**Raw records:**
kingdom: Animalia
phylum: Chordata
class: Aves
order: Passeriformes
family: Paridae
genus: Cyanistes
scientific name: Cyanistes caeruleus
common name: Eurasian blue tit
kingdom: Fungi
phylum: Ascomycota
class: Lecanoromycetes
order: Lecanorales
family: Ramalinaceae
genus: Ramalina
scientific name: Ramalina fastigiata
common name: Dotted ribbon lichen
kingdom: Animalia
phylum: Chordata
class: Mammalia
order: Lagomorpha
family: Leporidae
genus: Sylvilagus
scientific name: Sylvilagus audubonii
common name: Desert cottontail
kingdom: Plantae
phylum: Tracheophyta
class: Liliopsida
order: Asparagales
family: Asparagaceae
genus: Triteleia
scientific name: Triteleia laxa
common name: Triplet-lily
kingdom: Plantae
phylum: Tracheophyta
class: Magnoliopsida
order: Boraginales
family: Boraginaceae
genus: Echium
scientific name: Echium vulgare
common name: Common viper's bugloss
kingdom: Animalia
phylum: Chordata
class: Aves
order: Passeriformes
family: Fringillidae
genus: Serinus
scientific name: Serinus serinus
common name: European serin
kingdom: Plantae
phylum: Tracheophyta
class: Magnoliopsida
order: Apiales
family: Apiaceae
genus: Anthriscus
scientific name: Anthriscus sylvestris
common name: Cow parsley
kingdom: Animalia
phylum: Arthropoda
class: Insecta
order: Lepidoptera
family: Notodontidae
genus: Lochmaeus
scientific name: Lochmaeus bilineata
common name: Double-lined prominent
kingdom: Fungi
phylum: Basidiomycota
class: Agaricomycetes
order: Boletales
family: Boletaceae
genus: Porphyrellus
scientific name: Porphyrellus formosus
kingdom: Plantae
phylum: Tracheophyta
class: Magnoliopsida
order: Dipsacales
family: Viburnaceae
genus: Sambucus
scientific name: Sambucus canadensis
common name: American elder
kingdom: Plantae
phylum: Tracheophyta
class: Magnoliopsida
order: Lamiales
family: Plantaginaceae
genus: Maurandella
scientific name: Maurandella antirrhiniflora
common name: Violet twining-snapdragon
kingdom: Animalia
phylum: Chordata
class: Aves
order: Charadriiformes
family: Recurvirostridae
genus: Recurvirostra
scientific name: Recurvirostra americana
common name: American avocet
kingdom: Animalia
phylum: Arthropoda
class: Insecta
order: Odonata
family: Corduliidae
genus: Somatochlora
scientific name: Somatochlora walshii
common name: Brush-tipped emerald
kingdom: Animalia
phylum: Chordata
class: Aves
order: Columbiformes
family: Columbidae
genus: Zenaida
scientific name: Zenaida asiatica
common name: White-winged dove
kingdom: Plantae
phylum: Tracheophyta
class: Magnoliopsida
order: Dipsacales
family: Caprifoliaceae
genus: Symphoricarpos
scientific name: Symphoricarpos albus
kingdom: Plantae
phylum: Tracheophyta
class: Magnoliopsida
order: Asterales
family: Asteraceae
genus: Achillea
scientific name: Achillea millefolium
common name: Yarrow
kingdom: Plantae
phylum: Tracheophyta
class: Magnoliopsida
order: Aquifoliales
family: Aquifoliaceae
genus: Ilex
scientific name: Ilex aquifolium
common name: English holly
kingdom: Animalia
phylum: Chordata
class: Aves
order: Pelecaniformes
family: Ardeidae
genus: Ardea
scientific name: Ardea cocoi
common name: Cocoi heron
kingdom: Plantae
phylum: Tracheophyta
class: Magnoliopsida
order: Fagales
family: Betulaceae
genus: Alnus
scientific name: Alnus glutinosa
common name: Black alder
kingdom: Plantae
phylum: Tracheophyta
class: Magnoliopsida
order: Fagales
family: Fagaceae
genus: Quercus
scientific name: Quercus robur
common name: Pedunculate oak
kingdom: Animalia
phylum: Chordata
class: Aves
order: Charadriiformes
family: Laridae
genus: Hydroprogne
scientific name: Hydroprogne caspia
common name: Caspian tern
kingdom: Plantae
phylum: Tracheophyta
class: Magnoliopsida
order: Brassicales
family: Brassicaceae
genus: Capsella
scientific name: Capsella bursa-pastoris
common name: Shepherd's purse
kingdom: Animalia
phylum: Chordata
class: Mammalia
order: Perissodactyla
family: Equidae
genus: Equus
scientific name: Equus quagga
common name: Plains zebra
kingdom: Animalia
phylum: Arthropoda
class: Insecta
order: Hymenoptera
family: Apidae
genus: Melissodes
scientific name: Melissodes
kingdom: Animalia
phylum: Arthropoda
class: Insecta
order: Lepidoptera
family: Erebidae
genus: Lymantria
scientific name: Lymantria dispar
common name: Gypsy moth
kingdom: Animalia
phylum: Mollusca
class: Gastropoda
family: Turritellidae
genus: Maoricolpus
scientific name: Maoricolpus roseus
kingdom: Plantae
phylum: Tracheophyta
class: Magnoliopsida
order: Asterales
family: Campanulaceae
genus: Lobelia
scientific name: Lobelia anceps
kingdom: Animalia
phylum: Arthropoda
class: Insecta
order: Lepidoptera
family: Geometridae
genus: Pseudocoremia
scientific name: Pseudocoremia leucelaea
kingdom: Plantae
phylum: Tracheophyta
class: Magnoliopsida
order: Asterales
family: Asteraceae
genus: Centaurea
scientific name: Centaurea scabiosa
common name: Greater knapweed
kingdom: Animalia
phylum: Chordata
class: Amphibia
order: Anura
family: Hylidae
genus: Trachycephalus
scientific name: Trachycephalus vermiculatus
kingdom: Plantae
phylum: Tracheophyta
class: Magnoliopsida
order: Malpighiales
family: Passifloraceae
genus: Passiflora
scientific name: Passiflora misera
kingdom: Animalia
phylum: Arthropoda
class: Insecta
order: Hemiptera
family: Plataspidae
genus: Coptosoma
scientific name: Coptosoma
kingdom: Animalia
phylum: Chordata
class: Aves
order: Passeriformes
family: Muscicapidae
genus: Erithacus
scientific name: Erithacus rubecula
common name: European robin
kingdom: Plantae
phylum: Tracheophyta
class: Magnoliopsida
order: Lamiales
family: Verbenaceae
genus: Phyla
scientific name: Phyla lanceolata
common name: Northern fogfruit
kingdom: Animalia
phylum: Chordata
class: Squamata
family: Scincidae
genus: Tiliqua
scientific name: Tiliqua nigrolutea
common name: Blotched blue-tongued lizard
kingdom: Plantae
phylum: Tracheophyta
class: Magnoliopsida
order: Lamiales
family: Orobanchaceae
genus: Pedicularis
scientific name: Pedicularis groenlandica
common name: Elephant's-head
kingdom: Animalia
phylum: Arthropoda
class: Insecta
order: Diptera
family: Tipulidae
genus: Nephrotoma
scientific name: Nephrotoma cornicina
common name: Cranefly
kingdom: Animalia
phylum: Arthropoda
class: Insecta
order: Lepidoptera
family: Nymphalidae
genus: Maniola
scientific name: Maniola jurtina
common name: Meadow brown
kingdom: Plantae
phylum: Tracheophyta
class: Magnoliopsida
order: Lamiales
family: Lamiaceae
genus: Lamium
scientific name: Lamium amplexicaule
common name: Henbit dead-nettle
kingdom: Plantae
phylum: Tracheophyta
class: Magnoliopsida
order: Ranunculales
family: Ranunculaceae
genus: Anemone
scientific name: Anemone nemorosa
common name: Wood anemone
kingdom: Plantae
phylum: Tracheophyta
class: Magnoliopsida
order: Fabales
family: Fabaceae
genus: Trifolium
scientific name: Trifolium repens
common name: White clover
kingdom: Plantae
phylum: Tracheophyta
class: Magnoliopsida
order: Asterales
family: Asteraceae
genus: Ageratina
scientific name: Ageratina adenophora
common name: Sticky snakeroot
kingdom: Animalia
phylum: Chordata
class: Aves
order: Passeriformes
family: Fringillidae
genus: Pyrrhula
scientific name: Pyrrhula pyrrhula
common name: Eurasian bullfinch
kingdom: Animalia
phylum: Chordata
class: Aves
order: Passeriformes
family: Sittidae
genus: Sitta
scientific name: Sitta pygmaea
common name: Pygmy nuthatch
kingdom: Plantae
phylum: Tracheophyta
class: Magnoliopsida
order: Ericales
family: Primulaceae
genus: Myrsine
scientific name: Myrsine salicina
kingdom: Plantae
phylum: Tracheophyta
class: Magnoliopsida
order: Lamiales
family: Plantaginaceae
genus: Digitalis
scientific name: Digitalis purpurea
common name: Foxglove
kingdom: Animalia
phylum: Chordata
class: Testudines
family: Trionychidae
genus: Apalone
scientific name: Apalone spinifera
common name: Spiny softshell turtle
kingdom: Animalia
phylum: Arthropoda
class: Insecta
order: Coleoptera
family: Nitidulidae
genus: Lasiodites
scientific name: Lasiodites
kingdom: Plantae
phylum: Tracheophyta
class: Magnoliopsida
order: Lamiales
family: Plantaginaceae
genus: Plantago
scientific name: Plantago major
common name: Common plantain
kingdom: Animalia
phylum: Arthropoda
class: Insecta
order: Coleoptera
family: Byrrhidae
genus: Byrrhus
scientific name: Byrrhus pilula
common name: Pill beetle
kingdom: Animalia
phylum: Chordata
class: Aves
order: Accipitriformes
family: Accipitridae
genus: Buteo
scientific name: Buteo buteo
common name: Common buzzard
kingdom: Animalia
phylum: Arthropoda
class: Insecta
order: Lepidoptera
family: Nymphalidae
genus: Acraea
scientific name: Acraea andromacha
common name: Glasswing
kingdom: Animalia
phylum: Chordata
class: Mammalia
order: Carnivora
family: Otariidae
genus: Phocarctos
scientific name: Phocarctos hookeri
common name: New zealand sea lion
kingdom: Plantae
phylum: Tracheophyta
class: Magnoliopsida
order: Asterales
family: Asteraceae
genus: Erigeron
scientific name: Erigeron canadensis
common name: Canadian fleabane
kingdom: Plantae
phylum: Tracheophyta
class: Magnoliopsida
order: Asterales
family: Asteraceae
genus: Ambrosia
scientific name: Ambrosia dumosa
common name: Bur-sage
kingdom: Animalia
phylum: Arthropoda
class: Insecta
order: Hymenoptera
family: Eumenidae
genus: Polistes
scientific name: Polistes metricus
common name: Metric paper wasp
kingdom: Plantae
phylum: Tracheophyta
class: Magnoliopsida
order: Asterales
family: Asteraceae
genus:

**Task directions:** Repeat word for word the stretch of lines from the one that contains "genus: Capsella" through the one that contains "order: Malpighiales", including both of those lines.

**Response to the exercise:**
genus: Capsella
scientific name: Capsella bursa-pastoris
common name: Shepherd's purse
kingdom: Animalia
phylum: Chordata
class: Mammalia
order: Perissodactyla
family: Equidae
genus: Equus
scientific name: Equus quagga
common name: Plains zebra
kingdom: Animalia
phylum: Arthropoda
class: Insecta
order: Hymenoptera
family: Apidae
genus: Melissodes
scientific name: Melissodes
kingdom: Animalia
phylum: Arthropoda
class: Insecta
order: Lepidoptera
family: Erebidae
genus: Lymantria
scientific name: Lymantria dispar
common name: Gypsy moth
kingdom: Animalia
phylum: Mollusca
class: Gastropoda
family: Turritellidae
genus: Maoricolpus
scientific name: Maoricolpus roseus
kingdom: Plantae
phylum: Tracheophyta
class: Magnoliopsida
order: Asterales
family: Campanulaceae
genus: Lobelia
scientific name: Lobelia anceps
kingdom: Animalia
phylum: Arthropoda
class: Insecta
order: Lepidoptera
family: Geometridae
genus: Pseudocoremia
scientific name: Pseudocoremia leucelaea
kingdom: Plantae
phylum: Tracheophyta
class: Magnoliopsida
order: Asterales
family: Asteraceae
genus: Centaurea
scientific name: Centaurea scabiosa
common name: Greater knapweed
kingdom: Animalia
phylum: Chordata
class: Amphibia
order: Anura
family: Hylidae
genus: Trachycephalus
scientific name: Trachycephalus vermiculatus
kingdom: Plantae
phylum: Tracheophyta
class: Magnoliopsida
order: Malpighiales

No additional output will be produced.